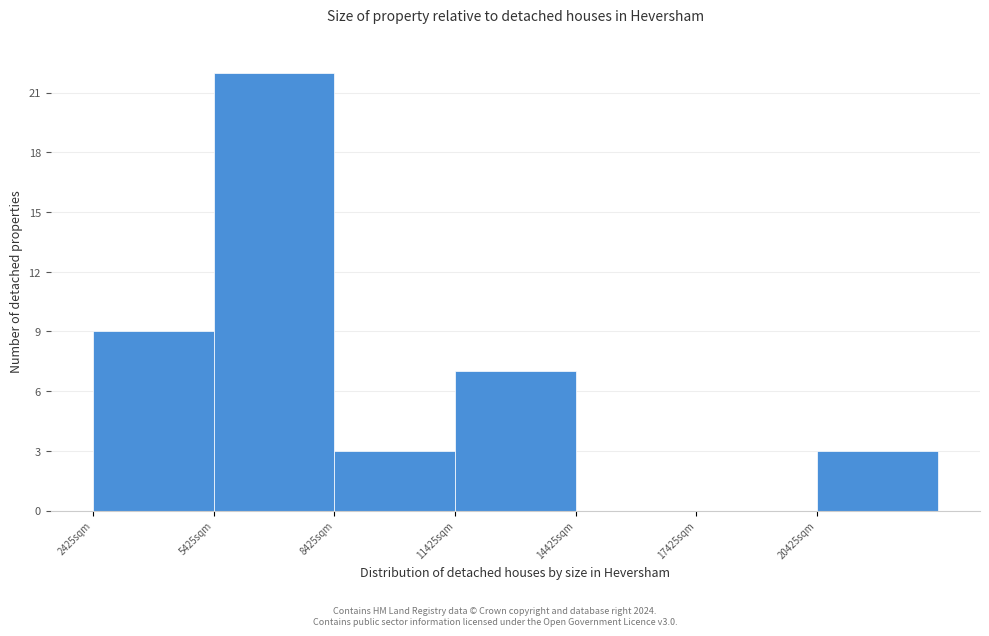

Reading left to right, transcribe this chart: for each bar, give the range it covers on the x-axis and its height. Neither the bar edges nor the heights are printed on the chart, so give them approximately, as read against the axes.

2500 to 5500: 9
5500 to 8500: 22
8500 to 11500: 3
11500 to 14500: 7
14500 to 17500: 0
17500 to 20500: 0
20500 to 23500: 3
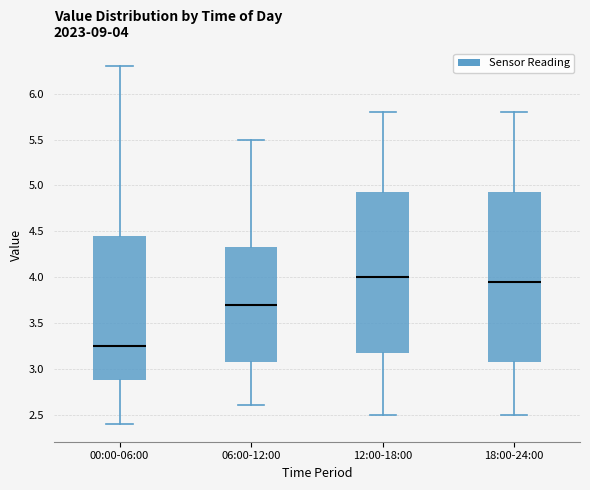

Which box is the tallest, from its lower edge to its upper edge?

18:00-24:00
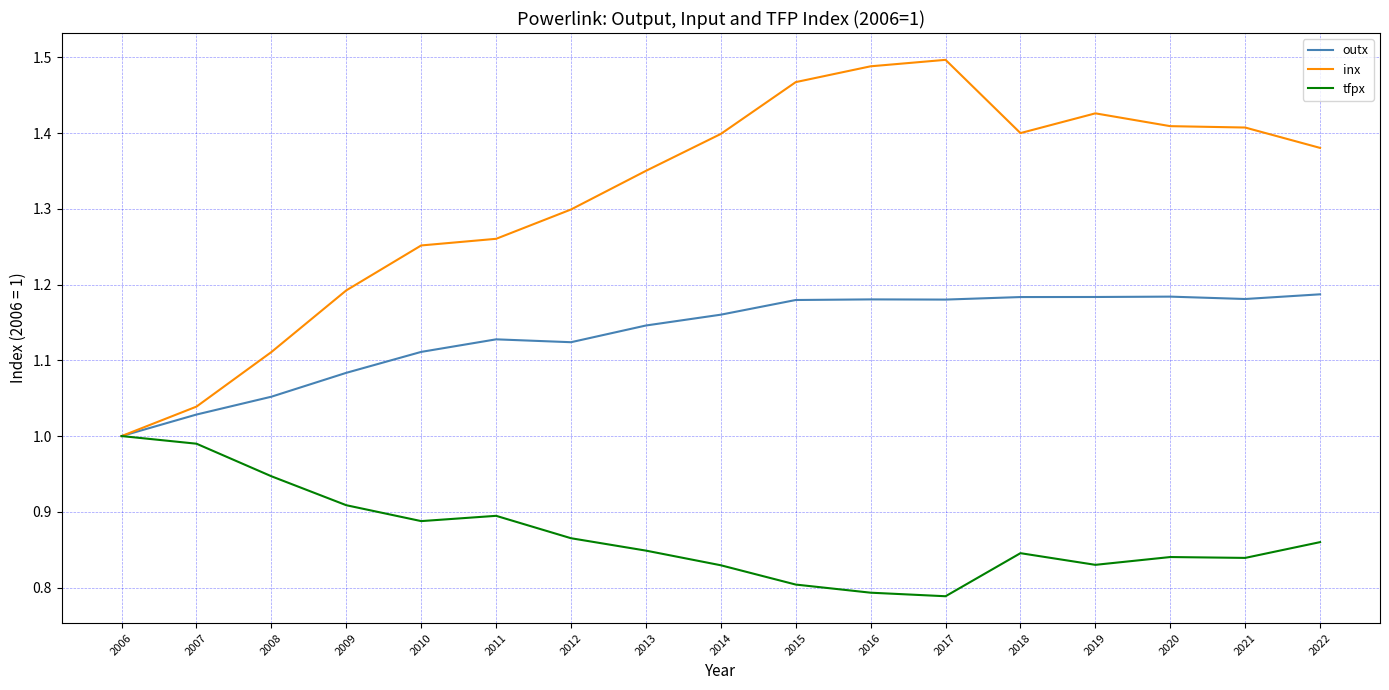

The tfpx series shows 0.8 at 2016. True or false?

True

▶ [TASK TO CARRY OUT]: Please restate all the material above with every "chart" swapped for "graph" and nothing else altered, leaving out the pictures.

▶ [TASK RESPONSE]:
Reading left to right, transcribe this graph: for each bar, give the range it covers on the x-axis and its height. Neither the bar edges nor the heights are printed on the graph, so give them approximately, as read against the axes.

2500 to 5500: 9
5500 to 8500: 22
8500 to 11500: 3
11500 to 14500: 7
14500 to 17500: 0
17500 to 20500: 0
20500 to 23500: 3

Which box is the tallest, from its lower edge to its upper edge?

18:00-24:00

The tfpx series shows 0.8 at 2016. True or false?

True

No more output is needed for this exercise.